After the previous week’s mid-week show at St James it was time for another Wednesday night outing, this time at The Doghouse to celebrate the release of Sweet Decadence, the debut EP from 15-year-old musician and songwriter Kiya Ashton, along with support in the night from The Cor Damme Lars, Gregory Harrison and Elisha Horsepool.
Elisha is a contemporary of Kiya’s at The School of Popular Music and started the night with a mix of cover and original songs, including a brave but successful take on John Lennon’s Imagine.
With a great voice and some good guitar playing Elisha started the night off well and is certainly another young performer on the island to keep an eye on in the coming years.
The last couple of years have seen Gregory Harrison‘s performances happen as part of The Recks more than as a solo performer, at least away from open mic nights and the like, so it was good to hear him back in this mode, even if he was by his own admission a little under prepared.
None-the-less he delivered one of his usual fine performances of his intensely soulful songs, along with a rarely heard cover as a nod to the venue more used to staging tribute acts (don’t worry it wasn’t Wonderwall), as the bar began to fill up.
Despite that the band upped the energy of the evening very nicely, in particular with a song that I think they said was about an octopus, and Balkan Beast that got a few dancing.
Unfortunately they were also the first of the night’s acts to be somewhat interrupted by those who had gathered in the bar to watch the night’s football… quite why a night of live music had been booked alongside a night of, apparently, rather exciting football remains something of a mystery as, while it didn’t end up spoiling the night, it was certainly clear the two gatherings weren’t really compatible.
Of course the main act of the night was Kiya Ashton and she delivered a set mixing her own songs with covers delivered with a tremendous confidence.
Starting with Cranberries Zombie and later in the set a huge version of Skunk Anansie’s Weak and, as its now December and I guess just about acceptable, a version of The Pretender’s 2000 Miles.
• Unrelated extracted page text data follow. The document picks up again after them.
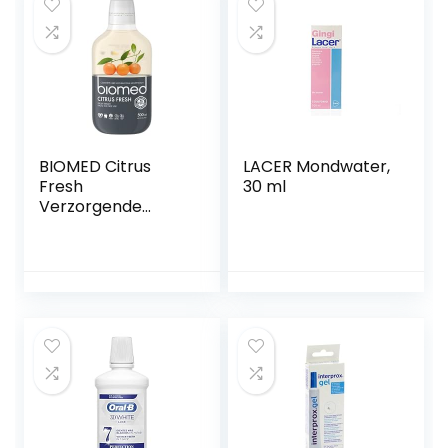
BIOMED Citrus
LACER Mondwater,
Fresh
30 ml
Verzorgende
mondspoeling
tegen slechte
adem – fluoridevrij
en 98% natuurlijk
mondwater in een
verpakking van
500 ml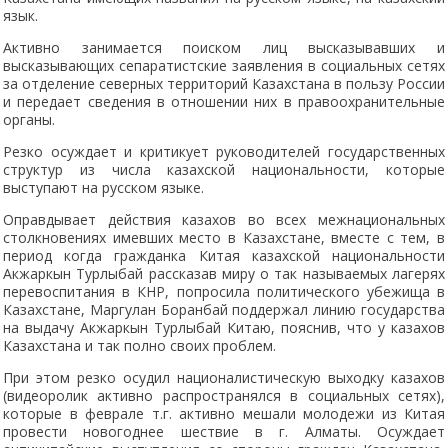
язык.
Активно занимается поиском лиц высказывавших и
высказывающих сепаратистские заявления в социальных сетях
за отделение северных территорий Казахстана в пользу России
и передает сведения в отношении них в правоохранительные
органы.
Резко осуждает и критикует руководителей государственных
структур из числа казахской национальности, которые
выступают на русском языке.
Оправдывает действия казахов во всех межнациональных
столкновениях имевших место в Казахстане, вместе с тем, в
период когда гражданка Китая казахской национальности
Акжаркын Турлыбай рассказав миру о так называемых лагерях
перевоспитания в КНР, попросила политического убежища в
Казахстане, Маргулан Боранбай поддержал линию государства
на выдачу Акжаркын Турлыбай Китаю, пояснив, что у казахов
Казахстана и так полно своих проблем.
При этом резко осудил националистическую выходку казахов
(видеоролик активно распространялся в социальных сетях),
которые в феврале т.г. активно мешали молодежи из Китая
провести новогоднее шествие в г. Алматы. Осуждает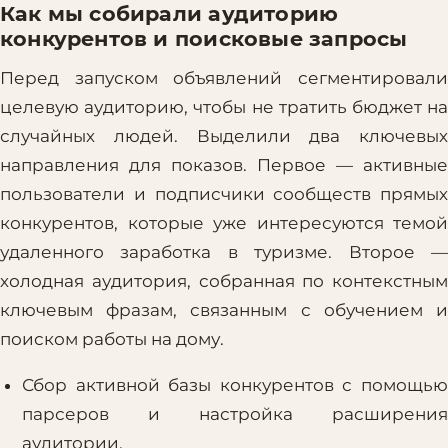
Как мы собирали аудиторию
конкурентов и поисковые запросы
Перед запуском объявлений сегментировали
целевую аудиторию, чтобы не тратить бюджет на
случайных людей. Выделили два ключевых
направления для показов. Первое — активные
пользователи и подписчики сообществ прямых
конкурентов, которые уже интересуются темой
удаленного заработка в туризме. Второе —
холодная аудитория, собранная по контекстным
ключевым фразам, связанным с обучением и
поиском работы на дому.
Сбор активной базы конкурентов с помощью
парсеров и настройка расширения
аудитории.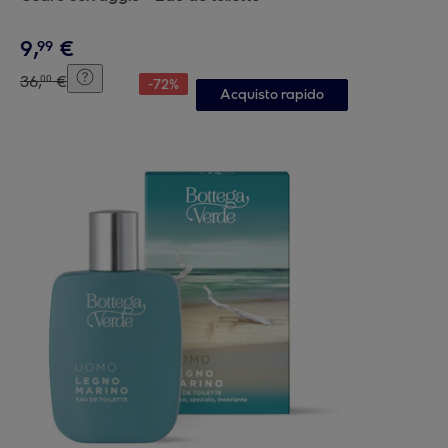
9
,
€
99
36
,
€
00
-
72
%
Acquisto rapido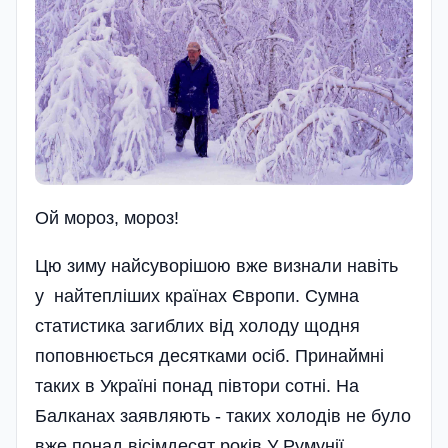
Ой мороз, мороз!
Цю зиму найсуворішою вже визнали навіть
у найтепліших країнах Європи. Сумна
статистика загиблих від холоду щодня
поповнюється десятками осіб. Принаймні
таких в Україні понад півтори сотні. На
Балканах заявляють - таких холодів не було
вже понад вісімдесят років.У Румунії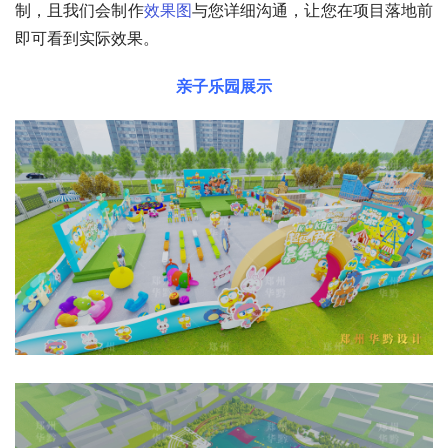
制，且我们会制作
效果图
与您详细沟通，让您在项目落地前
即可看到实际效果。
亲子乐园展示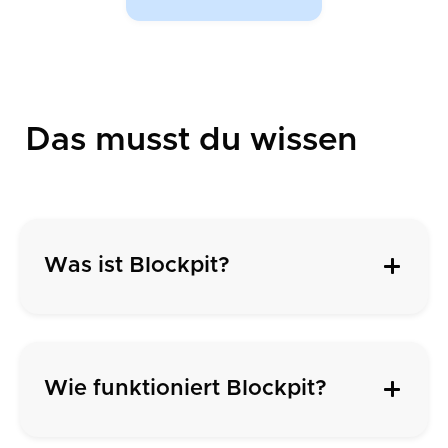
Das musst du wissen
Was ist Blockpit?
Wie funktioniert Blockpit?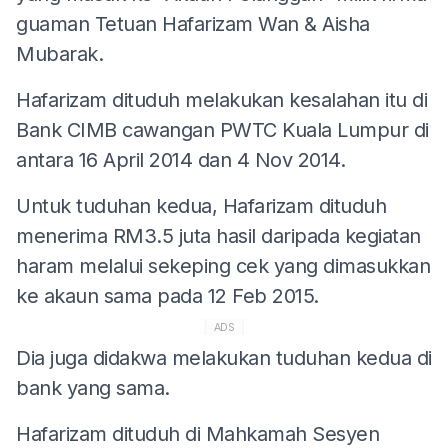
guaman Tetuan Hafarizam Wan & Aisha
Mubarak.
Hafarizam dituduh melakukan kesalahan itu di
Bank CIMB cawangan PWTC Kuala Lumpur di
antara 16 April 2014 dan 4 Nov 2014.
Untuk tuduhan kedua, Hafarizam dituduh
menerima RM3.5 juta hasil daripada kegiatan
haram melalui sekeping cek yang dimasukkan
ke akaun sama pada 12 Feb 2015.
ADS
Dia juga didakwa melakukan tuduhan kedua di
bank yang sama.
Hafarizam dituduh di Mahkamah Sesyen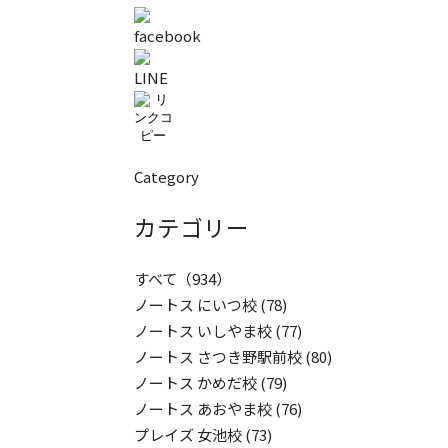
Category
カテゴリー
すべて
（934）
ノートス にいつ校
(78)
ノートス いしやま校
(77)
ノートス さつき野駅前校
(80)
ノートス かめだ校
(79)
ノートス あおやま校
(76)
プレイズ 女池校
(73)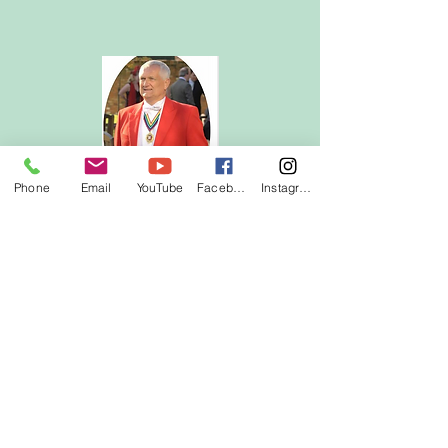
Phone
Email
YouTube
Facebook
Instagram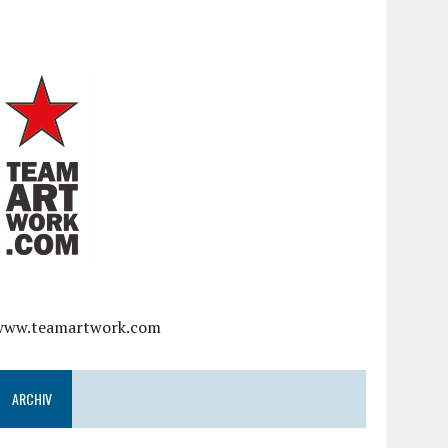
www.teamartwork.com
ARCHIV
Later in the set Kiya was joined by Gregory Harrison on violin which added a new dynamic and variety to the sound on A Lie and set closer Sweet Decadence – that said Kiya’s guitar playing alone was nicely varied with finger picking sections standing out and it being far from the repetitive strumming of many a solo acoustic act.
While the night may have had a slightly odd feel thanks to the divided groups in the bar, on the music side it felt like a great showcase kind of event and was culminated by the best performance I’ve seen yet from Kiya making for a great way to mark the release of her debut EP that hopefully is just the beginning of her time as a musical artist.